WHAT TO PRODUCE: From the tanka prose announcement, copy the passage starting at "Monday, July 11, 2011" and ending at "to the form.", swapping "substantial" for "sizable".

SOURCE TEXT:
——

Monday, July 11, 2011

Atlas Poetica announces '25 Tanka Prose'


Atlas Poetica : A Journal of Poetry of Place in Contemporary Tanka is pleased to announce ’25 Tanka Prose’ edited and with an introduction by Bob Lucky. The sixth installment in the Special Features hosted at Atlas Poetica, the website for Atlas Poetica : A Journal of Poetry of Place in Contemporary Tanka. ’25 Tanka Prose’ is a substantial collection of prosimetrum, the art of combining poetry and prose. Editor Bob Lucky is a well-known and highly regarded tanka poet who brings his unique view to the form.

Tanka prose originated more than a thousand years ago in Japan as poets combined tanka with prose in the form of tales, diaries, essays, and more. Tanka, with its emphasis on ‘dreaming room’ invites the reader to expand the poem with their own associations, so it is not surprising that poets themselves welcome tanka prose as a way to expand their own associations and share them with the reader.

——

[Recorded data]
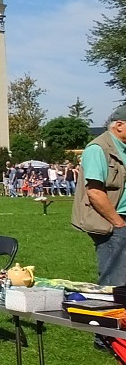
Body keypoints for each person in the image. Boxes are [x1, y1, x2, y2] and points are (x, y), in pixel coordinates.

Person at [73, 105, 126, 291]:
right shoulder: (98, 149)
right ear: (119, 125)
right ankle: (109, 317)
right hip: (110, 221)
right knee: (115, 280)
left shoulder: (122, 148)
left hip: (119, 219)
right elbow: (94, 191)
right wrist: (118, 223)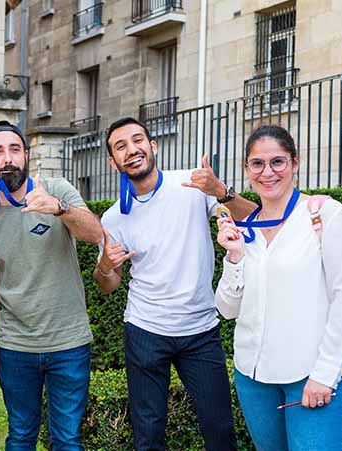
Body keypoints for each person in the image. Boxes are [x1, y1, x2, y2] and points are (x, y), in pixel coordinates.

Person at [92, 117, 257, 451]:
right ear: (113, 161)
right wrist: (106, 266)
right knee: (149, 436)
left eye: (138, 140)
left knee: (220, 430)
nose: (131, 150)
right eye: (120, 146)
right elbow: (108, 284)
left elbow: (256, 218)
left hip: (200, 331)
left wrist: (221, 191)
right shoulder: (113, 218)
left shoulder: (191, 186)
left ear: (153, 146)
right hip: (145, 331)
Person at [214, 125, 342, 451]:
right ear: (246, 169)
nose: (267, 172)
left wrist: (325, 375)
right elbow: (226, 309)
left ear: (295, 163)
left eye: (277, 162)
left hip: (312, 374)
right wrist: (235, 257)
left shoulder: (326, 215)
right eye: (257, 164)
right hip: (253, 377)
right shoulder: (246, 228)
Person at [0, 121, 103, 451]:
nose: (8, 158)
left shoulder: (56, 189)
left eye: (15, 149)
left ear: (27, 155)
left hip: (68, 344)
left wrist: (59, 208)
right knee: (21, 436)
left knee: (67, 439)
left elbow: (94, 233)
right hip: (16, 348)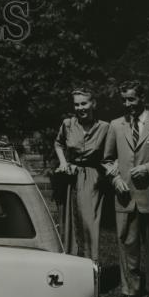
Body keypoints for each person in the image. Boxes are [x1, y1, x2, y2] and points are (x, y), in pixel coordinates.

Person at [102, 81, 149, 297]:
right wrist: (115, 179)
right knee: (127, 244)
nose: (127, 104)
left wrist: (147, 169)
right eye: (124, 100)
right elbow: (106, 160)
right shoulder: (115, 125)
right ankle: (130, 290)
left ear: (142, 98)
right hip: (124, 197)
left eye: (131, 99)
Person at [53, 88, 110, 260]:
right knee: (69, 223)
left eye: (84, 103)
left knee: (89, 222)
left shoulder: (105, 127)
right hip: (70, 178)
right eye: (76, 104)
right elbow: (58, 144)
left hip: (92, 177)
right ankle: (71, 265)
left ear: (93, 103)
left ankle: (91, 265)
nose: (80, 108)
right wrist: (63, 162)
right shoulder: (68, 124)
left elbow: (111, 154)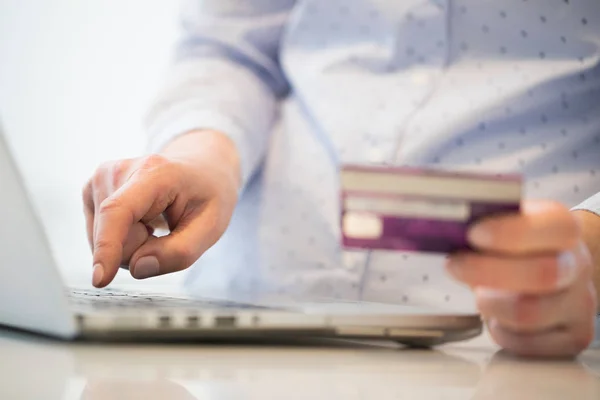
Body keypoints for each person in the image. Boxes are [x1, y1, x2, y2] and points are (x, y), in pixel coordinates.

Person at [82, 0, 600, 357]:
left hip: (521, 346)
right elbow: (229, 46)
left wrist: (592, 248)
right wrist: (200, 156)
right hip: (242, 322)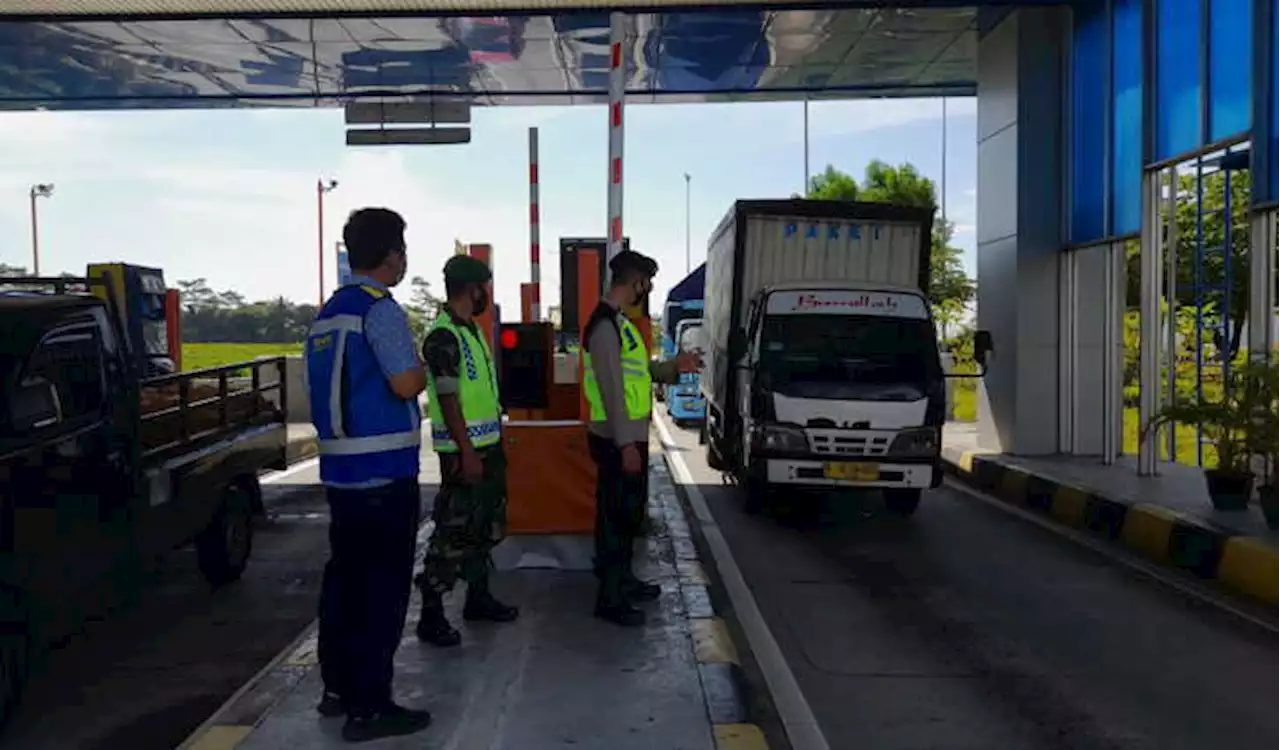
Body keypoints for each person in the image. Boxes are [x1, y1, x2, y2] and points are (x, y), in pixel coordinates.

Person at [306, 207, 433, 743]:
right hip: (384, 477)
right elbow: (405, 384)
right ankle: (371, 706)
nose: (404, 260)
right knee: (382, 595)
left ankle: (337, 690)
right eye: (402, 250)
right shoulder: (379, 311)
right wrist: (427, 367)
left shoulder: (329, 314)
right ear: (389, 255)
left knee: (346, 587)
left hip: (342, 476)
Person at [583, 250, 701, 626]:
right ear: (634, 282)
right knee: (615, 519)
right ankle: (610, 597)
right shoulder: (604, 326)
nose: (646, 289)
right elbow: (613, 390)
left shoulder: (622, 323)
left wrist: (673, 368)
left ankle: (624, 581)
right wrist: (626, 444)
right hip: (617, 438)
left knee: (626, 516)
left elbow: (639, 370)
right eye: (645, 283)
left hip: (629, 435)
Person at [414, 254, 520, 647]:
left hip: (486, 447)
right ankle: (431, 613)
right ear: (473, 289)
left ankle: (478, 597)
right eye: (483, 288)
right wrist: (468, 452)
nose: (485, 296)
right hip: (464, 455)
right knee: (452, 532)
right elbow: (450, 401)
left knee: (484, 527)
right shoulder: (443, 336)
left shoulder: (470, 331)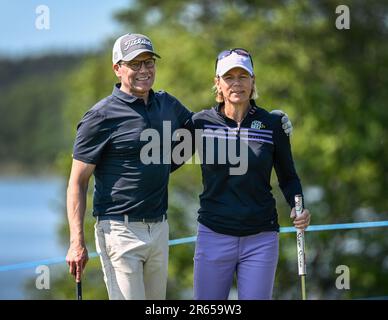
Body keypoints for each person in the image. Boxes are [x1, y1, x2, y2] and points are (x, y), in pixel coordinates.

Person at [65, 33, 293, 300]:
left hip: (159, 228)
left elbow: (208, 125)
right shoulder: (100, 116)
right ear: (117, 68)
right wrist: (76, 242)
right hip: (118, 229)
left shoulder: (167, 104)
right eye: (134, 64)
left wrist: (271, 119)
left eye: (148, 62)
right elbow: (77, 182)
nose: (143, 70)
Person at [181, 48, 311, 300]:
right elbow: (165, 164)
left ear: (253, 81)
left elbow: (289, 177)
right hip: (213, 234)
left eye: (243, 76)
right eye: (229, 77)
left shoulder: (272, 124)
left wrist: (300, 206)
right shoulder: (200, 123)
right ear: (217, 83)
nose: (237, 83)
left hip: (261, 239)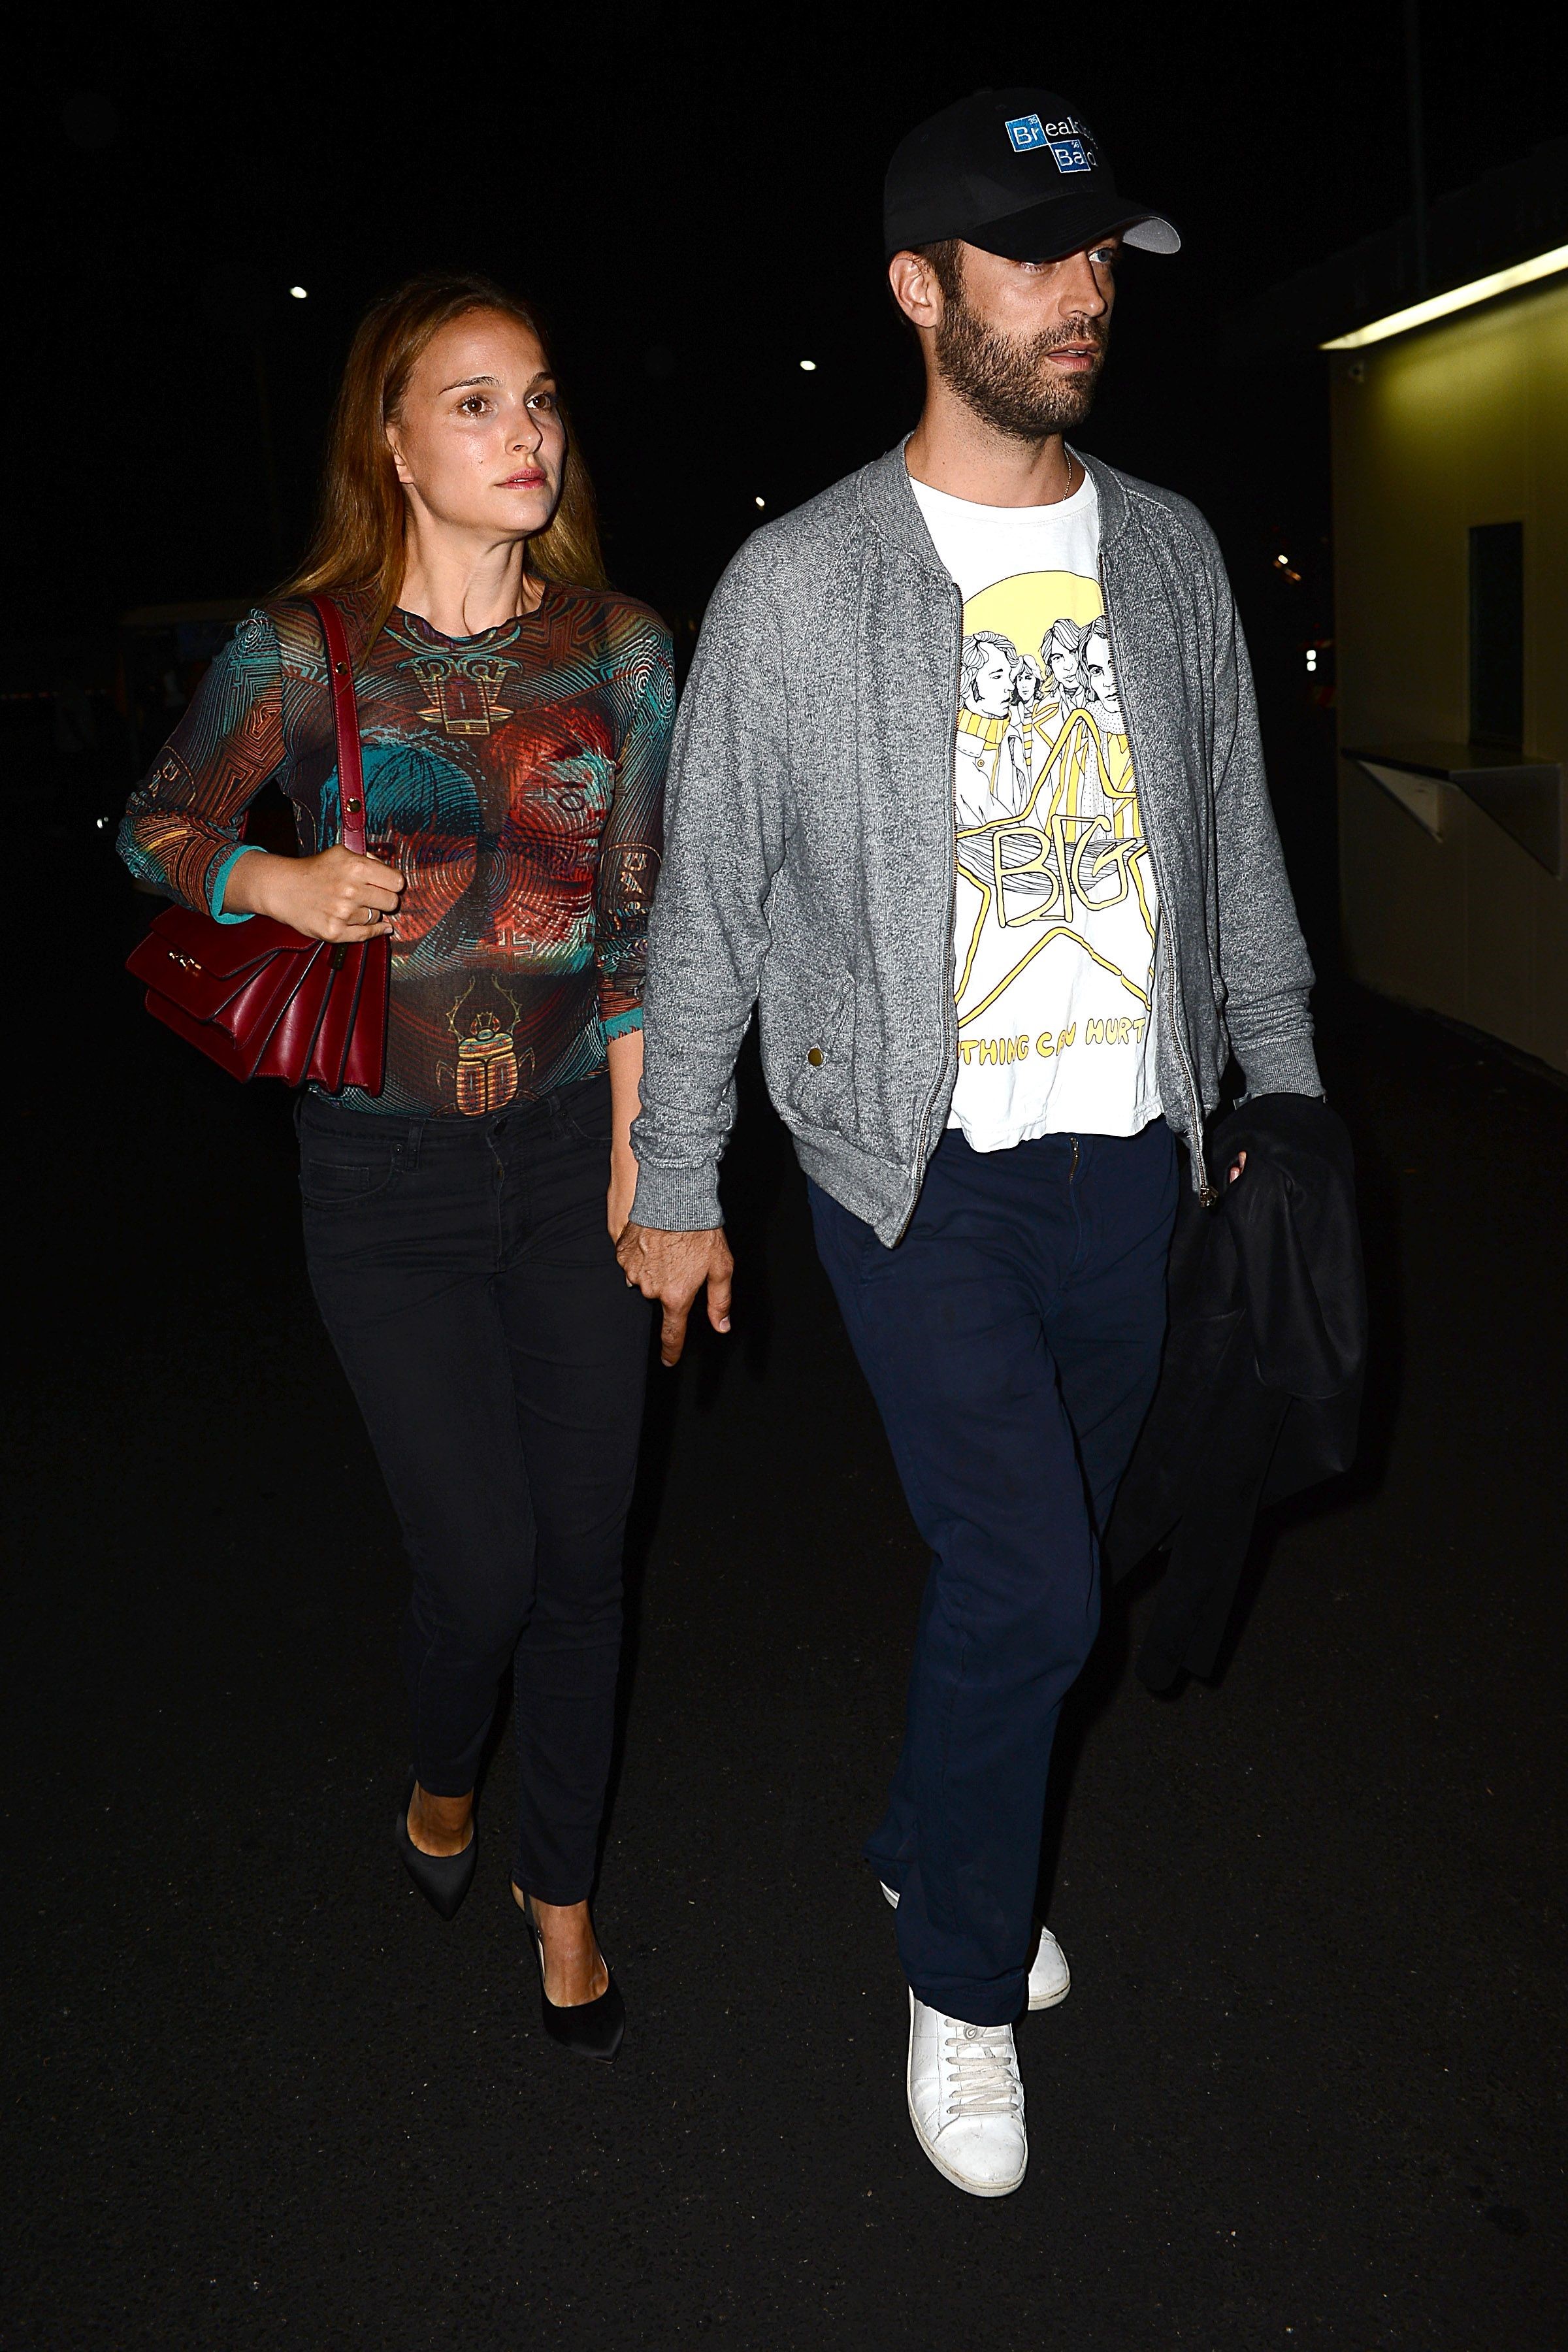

——

EXPECTED OUTPUT:
Monday, July 11, 2011

Atlas Poetica announces '25 Tanka Prose'


Atlas Poetica : A Journal of Poetry of Place in Contemporary Tanka is pleased to announce ’25 Tanka Prose’ edited and with an introduction by Bob Lucky. The sixth installment in the Special Features hosted at Atlas Poetica, the website for Atlas Poetica : A Journal of Poetry of Place in Contemporary Tanka. ’25 Tanka Prose’ is a sizable collection of prosimetrum, the art of combining poetry and prose. Editor Bob Lucky is a well-known and highly regarded tanka poet who brings his unique view to the form.